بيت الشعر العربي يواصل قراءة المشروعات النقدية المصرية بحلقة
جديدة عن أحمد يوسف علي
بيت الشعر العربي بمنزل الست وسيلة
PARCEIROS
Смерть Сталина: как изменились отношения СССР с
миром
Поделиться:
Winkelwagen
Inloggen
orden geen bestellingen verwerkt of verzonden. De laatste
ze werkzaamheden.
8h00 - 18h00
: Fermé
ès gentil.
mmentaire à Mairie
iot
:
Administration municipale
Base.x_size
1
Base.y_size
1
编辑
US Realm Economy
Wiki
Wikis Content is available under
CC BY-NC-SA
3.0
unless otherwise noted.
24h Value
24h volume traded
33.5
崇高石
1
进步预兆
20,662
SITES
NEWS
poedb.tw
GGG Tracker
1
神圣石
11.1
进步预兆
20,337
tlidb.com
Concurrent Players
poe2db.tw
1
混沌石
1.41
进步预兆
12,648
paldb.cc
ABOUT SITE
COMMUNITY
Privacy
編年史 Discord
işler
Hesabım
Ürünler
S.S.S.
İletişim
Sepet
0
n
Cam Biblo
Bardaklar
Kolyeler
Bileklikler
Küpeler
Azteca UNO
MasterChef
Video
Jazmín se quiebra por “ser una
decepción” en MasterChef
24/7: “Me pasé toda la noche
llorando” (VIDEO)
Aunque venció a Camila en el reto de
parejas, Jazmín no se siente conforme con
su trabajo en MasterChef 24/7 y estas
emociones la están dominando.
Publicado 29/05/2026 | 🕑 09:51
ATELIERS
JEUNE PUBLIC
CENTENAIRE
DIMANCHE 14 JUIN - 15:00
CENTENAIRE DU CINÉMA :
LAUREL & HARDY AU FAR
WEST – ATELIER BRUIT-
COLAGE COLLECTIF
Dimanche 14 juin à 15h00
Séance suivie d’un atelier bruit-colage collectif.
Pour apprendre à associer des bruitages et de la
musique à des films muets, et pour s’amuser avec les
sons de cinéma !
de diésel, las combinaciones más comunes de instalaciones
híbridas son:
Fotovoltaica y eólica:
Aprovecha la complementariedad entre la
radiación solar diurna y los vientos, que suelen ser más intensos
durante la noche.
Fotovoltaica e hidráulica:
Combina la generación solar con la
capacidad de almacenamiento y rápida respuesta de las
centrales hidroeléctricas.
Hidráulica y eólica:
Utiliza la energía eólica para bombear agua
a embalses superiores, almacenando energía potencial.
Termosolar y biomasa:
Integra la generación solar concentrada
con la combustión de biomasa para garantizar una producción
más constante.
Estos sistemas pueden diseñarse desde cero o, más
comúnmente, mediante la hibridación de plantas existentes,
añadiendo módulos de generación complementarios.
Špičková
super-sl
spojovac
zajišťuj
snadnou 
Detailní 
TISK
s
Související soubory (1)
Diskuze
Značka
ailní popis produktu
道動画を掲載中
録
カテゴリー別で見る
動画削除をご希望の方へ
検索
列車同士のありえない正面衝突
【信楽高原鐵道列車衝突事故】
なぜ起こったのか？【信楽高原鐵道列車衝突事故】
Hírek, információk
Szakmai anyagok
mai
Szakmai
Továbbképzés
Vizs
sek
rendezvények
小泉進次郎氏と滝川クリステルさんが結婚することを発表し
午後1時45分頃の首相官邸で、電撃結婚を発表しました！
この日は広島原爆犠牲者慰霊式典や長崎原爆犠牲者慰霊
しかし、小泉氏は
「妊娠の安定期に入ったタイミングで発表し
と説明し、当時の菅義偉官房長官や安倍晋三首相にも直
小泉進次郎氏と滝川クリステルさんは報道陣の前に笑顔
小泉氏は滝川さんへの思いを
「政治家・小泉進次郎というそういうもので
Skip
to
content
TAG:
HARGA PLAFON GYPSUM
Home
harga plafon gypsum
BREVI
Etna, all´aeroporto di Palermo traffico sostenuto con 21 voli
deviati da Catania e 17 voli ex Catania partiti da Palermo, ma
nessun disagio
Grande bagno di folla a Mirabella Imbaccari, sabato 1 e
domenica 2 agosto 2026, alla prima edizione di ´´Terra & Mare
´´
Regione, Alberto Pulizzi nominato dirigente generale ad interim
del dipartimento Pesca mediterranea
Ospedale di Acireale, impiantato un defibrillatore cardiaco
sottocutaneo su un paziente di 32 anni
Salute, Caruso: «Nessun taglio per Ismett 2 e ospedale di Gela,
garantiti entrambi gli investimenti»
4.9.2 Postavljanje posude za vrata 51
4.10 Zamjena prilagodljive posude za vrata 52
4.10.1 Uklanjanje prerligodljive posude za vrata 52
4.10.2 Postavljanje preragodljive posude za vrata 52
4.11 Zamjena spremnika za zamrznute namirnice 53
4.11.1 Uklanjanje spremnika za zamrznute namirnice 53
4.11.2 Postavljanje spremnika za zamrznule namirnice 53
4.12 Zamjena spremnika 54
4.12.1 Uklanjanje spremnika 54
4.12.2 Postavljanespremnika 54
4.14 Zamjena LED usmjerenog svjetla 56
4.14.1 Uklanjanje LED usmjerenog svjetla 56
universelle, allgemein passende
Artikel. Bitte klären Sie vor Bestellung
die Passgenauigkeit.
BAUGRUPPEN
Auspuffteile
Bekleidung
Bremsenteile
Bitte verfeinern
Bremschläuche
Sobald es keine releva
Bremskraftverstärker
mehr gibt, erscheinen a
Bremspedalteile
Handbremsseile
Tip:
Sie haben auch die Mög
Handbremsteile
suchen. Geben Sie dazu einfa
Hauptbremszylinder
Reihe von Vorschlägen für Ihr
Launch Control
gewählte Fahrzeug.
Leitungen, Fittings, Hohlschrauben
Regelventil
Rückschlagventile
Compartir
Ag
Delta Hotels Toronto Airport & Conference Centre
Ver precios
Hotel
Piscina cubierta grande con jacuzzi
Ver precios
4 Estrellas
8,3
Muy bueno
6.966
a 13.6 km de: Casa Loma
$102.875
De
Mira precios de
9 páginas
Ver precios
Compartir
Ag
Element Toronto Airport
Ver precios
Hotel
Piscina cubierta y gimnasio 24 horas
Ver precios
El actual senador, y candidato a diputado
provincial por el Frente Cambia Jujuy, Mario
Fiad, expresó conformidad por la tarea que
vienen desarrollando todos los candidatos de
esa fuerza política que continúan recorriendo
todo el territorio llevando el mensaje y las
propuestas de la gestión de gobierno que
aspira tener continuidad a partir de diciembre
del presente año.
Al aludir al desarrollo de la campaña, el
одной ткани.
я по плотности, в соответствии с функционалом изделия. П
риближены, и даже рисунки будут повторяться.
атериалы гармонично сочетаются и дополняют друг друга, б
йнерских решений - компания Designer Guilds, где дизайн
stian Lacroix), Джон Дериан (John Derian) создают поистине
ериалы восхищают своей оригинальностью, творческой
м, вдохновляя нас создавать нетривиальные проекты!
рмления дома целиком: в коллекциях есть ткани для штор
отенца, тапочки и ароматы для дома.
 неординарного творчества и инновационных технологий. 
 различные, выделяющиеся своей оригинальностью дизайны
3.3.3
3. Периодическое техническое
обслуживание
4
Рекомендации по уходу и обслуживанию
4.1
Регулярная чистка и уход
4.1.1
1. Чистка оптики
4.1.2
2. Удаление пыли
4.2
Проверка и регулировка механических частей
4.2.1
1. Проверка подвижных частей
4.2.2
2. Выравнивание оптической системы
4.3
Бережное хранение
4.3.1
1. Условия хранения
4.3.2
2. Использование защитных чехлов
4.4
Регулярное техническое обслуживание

· · ·

■ **EXERCISE AIM**: Output every line above as a numbered list, one line per item, omitting any blank lines.

■ **EXERCISE RESPONSE**:
1. بيت الشعر العربي يواصل قراءة المشروعات النقدية المصرية بحلقة
2. جديدة عن أحمد يوسف علي
3. بيت الشعر العربي بمنزل الست وسيلة
4. PARCEIROS
5. Смерть Сталина: как изменились отношения СССР с
6. миром
7. Поделиться:
8. Winkelwagen
9. Inloggen
10. orden geen bestellingen verwerkt of verzonden. De laatste
11. ze werkzaamheden.
12. 8h00 - 18h00
13. : Fermé
14. ès gentil.
15. mmentaire à Mairie
16. iot
17. :
18. Administration municipale
19. Base.x_size
20. 1
21. Base.y_size
22. 1
23. 编辑
24. US Realm Economy
25. Wiki
26. Wikis Content is available under
27. CC BY-NC-SA
28. 3.0
29. unless otherwise noted.
30. 24h Value
31. 24h volume traded
32. 33.5
33. 崇高石
34. 1
35. 进步预兆
36. 20,662
37. SITES
38. NEWS
39. poedb.tw
40. GGG Tracker
41. 1
42. 神圣石
43. 11.1
44. 进步预兆
45. 20,337
46. tlidb.com
47. Concurrent Players
48. poe2db.tw
49. 1
50. 混沌石
51. 1.41
52. 进步预兆
53. 12,648
54. paldb.cc
55. ABOUT SITE
56. COMMUNITY
57. Privacy
58. 編年史 Discord
59. işler
60. Hesabım
61. Ürünler
62. S.S.S.
63. İletişim
64. Sepet
65. 0
66. n
67. Cam Biblo
68. Bardaklar
69. Kolyeler
70. Bileklikler
71. Küpeler
72. Azteca UNO
73. MasterChef
74. Video
75. Jazmín se quiebra por “ser una
76. decepción” en MasterChef
77. 24/7: “Me pasé toda la noche
78. llorando” (VIDEO)
79. Aunque venció a Camila en el reto de
80. parejas, Jazmín no se siente conforme con
81. su trabajo en MasterChef 24/7 y estas
82. emociones la están dominando.
83. Publicado 29/05/2026 | 🕑 09:51
84. ATELIERS
85. JEUNE PUBLIC
86. CENTENAIRE
87. DIMANCHE 14 JUIN - 15:00
88. CENTENAIRE DU CINÉMA :
89. LAUREL & HARDY AU FAR
90. WEST – ATELIER BRUIT-
91. COLAGE COLLECTIF
92. Dimanche 14 juin à 15h00
93. Séance suivie d’un atelier bruit-colage collectif.
94. Pour apprendre à associer des bruitages et de la
95. musique à des films muets, et pour s’amuser avec les
96. sons de cinéma !
97. de diésel, las combinaciones más comunes de instalaciones
98. híbridas son:
99. Fotovoltaica y eólica:
100. Aprovecha la complementariedad entre la
101. radiación solar diurna y los vientos, que suelen ser más intensos
102. durante la noche.
103. Fotovoltaica e hidráulica:
104. Combina la generación solar con la
105. capacidad de almacenamiento y rápida respuesta de las
106. centrales hidroeléctricas.
107. Hidráulica y eólica:
108. Utiliza la energía eólica para bombear agua
109. a embalses superiores, almacenando energía potencial.
110. Termosolar y biomasa:
111. Integra la generación solar concentrada
112. con la combustión de biomasa para garantizar una producción
113. más constante.
114. Estos sistemas pueden diseñarse desde cero o, más
115. comúnmente, mediante la hibridación de plantas existentes,
116. añadiendo módulos de generación complementarios.
117. Špičková
118. super-sl
119. spojovac
120. zajišťuj
121. snadnou 
122. Detailní 
123. TISK
124. s
125. Související soubory (1)
126. Diskuze
127. Značka
128. ailní popis produktu
129. 道動画を掲載中
130. 録
131. カテゴリー別で見る
132. 動画削除をご希望の方へ
133. 検索
134. 列車同士のありえない正面衝突
135. 【信楽高原鐵道列車衝突事故】
136. なぜ起こったのか？【信楽高原鐵道列車衝突事故】
137. Hírek, információk
138. Szakmai anyagok
139. mai
140. Szakmai
141. Továbbképzés
142. Vizs
143. sek
144. rendezvények
145. 小泉進次郎氏と滝川クリステルさんが結婚することを発表し
146. 午後1時45分頃の首相官邸で、電撃結婚を発表しました！
147. この日は広島原爆犠牲者慰霊式典や長崎原爆犠牲者慰霊
148. しかし、小泉氏は
149. 「妊娠の安定期に入ったタイミングで発表し
150. と説明し、当時の菅義偉官房長官や安倍晋三首相にも直
151. 小泉進次郎氏と滝川クリステルさんは報道陣の前に笑顔
152. 小泉氏は滝川さんへの思いを
153. 「政治家・小泉進次郎というそういうもので
154. Skip
155. to
156. content
157. TAG:
158. HARGA PLAFON GYPSUM
159. Home
160. harga plafon gypsum
161. BREVI
162. Etna, all´aeroporto di Palermo traffico sostenuto con 21 voli
163. deviati da Catania e 17 voli ex Catania partiti da Palermo, ma
164. nessun disagio
165. Grande bagno di folla a Mirabella Imbaccari, sabato 1 e
166. domenica 2 agosto 2026, alla prima edizione di ´´Terra & Mare
167. ´´
168. Regione, Alberto Pulizzi nominato dirigente generale ad interim
169. del dipartimento Pesca mediterranea
170. Ospedale di Acireale, impiantato un defibrillatore cardiaco
171. sottocutaneo su un paziente di 32 anni
172. Salute, Caruso: «Nessun taglio per Ismett 2 e ospedale di Gela,
173. garantiti entrambi gli investimenti»
174. 4.9.2 Postavljanje posude za vrata 51
175. 4.10 Zamjena prilagodljive posude za vrata 52
176. 4.10.1 Uklanjanje prerligodljive posude za vrata 52
177. 4.10.2 Postavljanje preragodljive posude za vrata 52
178. 4.11 Zamjena spremnika za zamrznute namirnice 53
179. 4.11.1 Uklanjanje spremnika za zamrznute namirnice 53
180. 4.11.2 Postavljanje spremnika za zamrznule namirnice 53
181. 4.12 Zamjena spremnika 54
182. 4.12.1 Uklanjanje spremnika 54
183. 4.12.2 Postavljanespremnika 54
184. 4.14 Zamjena LED usmjerenog svjetla 56
185. 4.14.1 Uklanjanje LED usmjerenog svjetla 56
186. universelle, allgemein passende
187. Artikel. Bitte klären Sie vor Bestellung
188. die Passgenauigkeit.
189. BAUGRUPPEN
190. Auspuffteile
191. Bekleidung
192. Bremsenteile
193. Bitte verfeinern
194. Bremschläuche
195. Sobald es keine releva
196. Bremskraftverstärker
197. mehr gibt, erscheinen a
198. Bremspedalteile
199. Handbremsseile
200. Tip:
201. Sie haben auch die Mög
202. Handbremsteile
203. suchen. Geben Sie dazu einfa
204. Hauptbremszylinder
205. Reihe von Vorschlägen für Ihr
206. Launch Control
207. gewählte Fahrzeug.
208. Leitungen, Fittings, Hohlschrauben
209. Regelventil
210. Rückschlagventile
211. Compartir
212. Ag
213. Delta Hotels Toronto Airport & Conference Centre
214. Ver precios
215. Hotel
216. Piscina cubierta grande con jacuzzi
217. Ver precios
218. 4 Estrellas
219. 8,3
220. Muy bueno
221. 6.966
222. a 13.6 km de: Casa Loma
223. $102.875
224. De
225. Mira precios de
226. 9 páginas
227. Ver precios
228. Compartir
229. Ag
230. Element Toronto Airport
231. Ver precios
232. Hotel
233. Piscina cubierta y gimnasio 24 horas
234. Ver precios
235. El actual senador, y candidato a diputado
236. provincial por el Frente Cambia Jujuy, Mario
237. Fiad, expresó conformidad por la tarea que
238. vienen desarrollando todos los candidatos de
239. esa fuerza política que continúan recorriendo
240. todo el territorio llevando el mensaje y las
241. propuestas de la gestión de gobierno que
242. aspira tener continuidad a partir de diciembre
243. del presente año.
244. Al aludir al desarrollo de la campaña, el
245. одной ткани.
246. я по плотности, в соответствии с функционалом изделия. П
247. риближены, и даже рисунки будут повторяться.
248. атериалы гармонично сочетаются и дополняют друг друга, б
249. йнерских решений - компания Designer Guilds, где дизайн
250. stian Lacroix), Джон Дериан (John Derian) создают поистине
251. ериалы восхищают своей оригинальностью, творческой
252. м, вдохновляя нас создавать нетривиальные проекты!
253. рмления дома целиком: в коллекциях есть ткани для штор
254. отенца, тапочки и ароматы для дома.
255.  неординарного творчества и инновационных технологий. 
256.  различные, выделяющиеся своей оригинальностью дизайны
257. 3.3.3
258. 3. Периодическое техническое
259. обслуживание
260. 4
261. Рекомендации по уходу и обслуживанию
262. 4.1
263. Регулярная чистка и уход
264. 4.1.1
265. 1. Чистка оптики
266. 4.1.2
267. 2. Удаление пыли
268. 4.2
269. Проверка и регулировка механических частей
270. 4.2.1
271. 1. Проверка подвижных частей
272. 4.2.2
273. 2. Выравнивание оптической системы
274. 4.3
275. Бережное хранение
276. 4.3.1
277. 1. Условия хранения
278. 4.3.2
279. 2. Использование защитных чехлов
280. 4.4
281. Регулярное техническое обслуживание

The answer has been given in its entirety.